From the perspective of an outsider, it certainly appears that the EU is divided from these discussions. However, when one reflects upon the last half century, it is undeniably true that progress has been made. The question is whether the progress is sufficient to keep up with global competition. It is a positive feature of the EU and its countries as open societies that discussions can and do take place, and that all involved can engage. Conversely, discourse within the US seems to be far more polarised, with less incentive to compromise to reach a solution.

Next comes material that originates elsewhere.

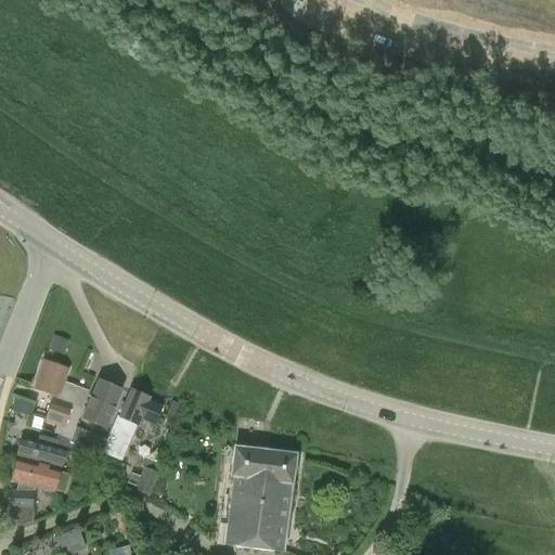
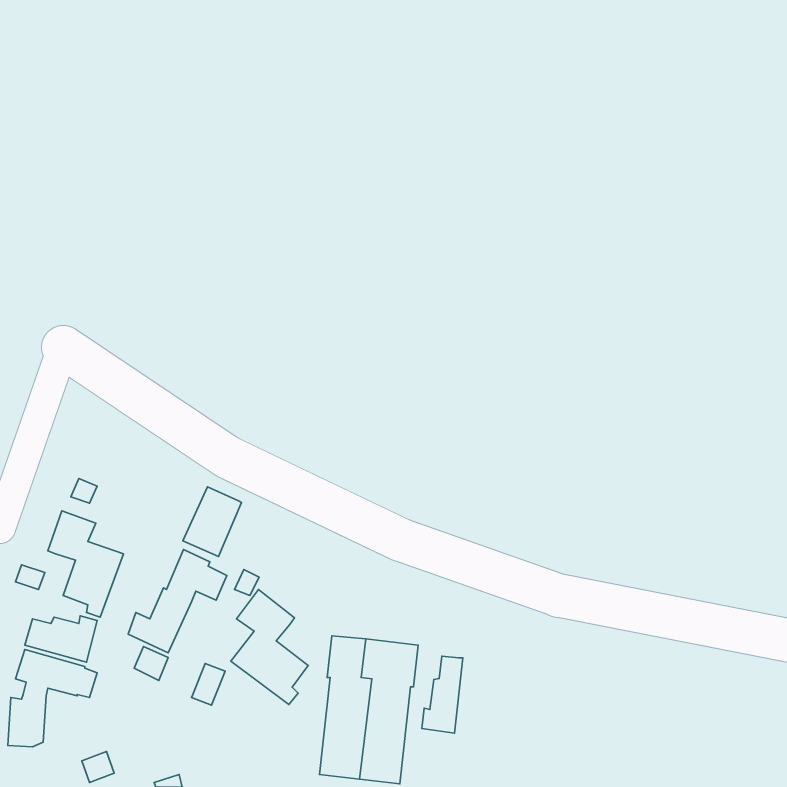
building: [81,378,122,427] -> [183,487,242,556]
building: none -> [231,590,308,705]
building: none -> [422,656,463,733]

This China-EU Law Journal is about making comparative law and comparative research visible and practical. We may do so in many domains of the law and with special reference to China and the EU. All countries in the world are constantly engaged in debate about their constitutional model and role. Constitutions are amended and constitutional structures undergo change. Here we can learn from each other. It is not so long ago that countries within the continent, Europe, engaged in a public attempt to draft a constitution, which though the document was not as such adopted, later re-emerged in the Lisbon treaties. The general public are more educated than in the past; the (social) media play a role in public debate; people seek and find inspiration in experiences elsewhere and make democracy a topical concept.

I do hope that we can make many comparative law subjects part of the debate in this Journal, in the China EU School of Law, and as part of the China EU dialogue. And, that we may do so whilst being critical and open about our comparative tools, yardsticks and comparators. We may discuss legal transplants, rejections of foreign legal concepts and seek inspiration from comparative law. I conclude that we will ultimately benefit from the adventures of comparative law and the many lessons that we can learn.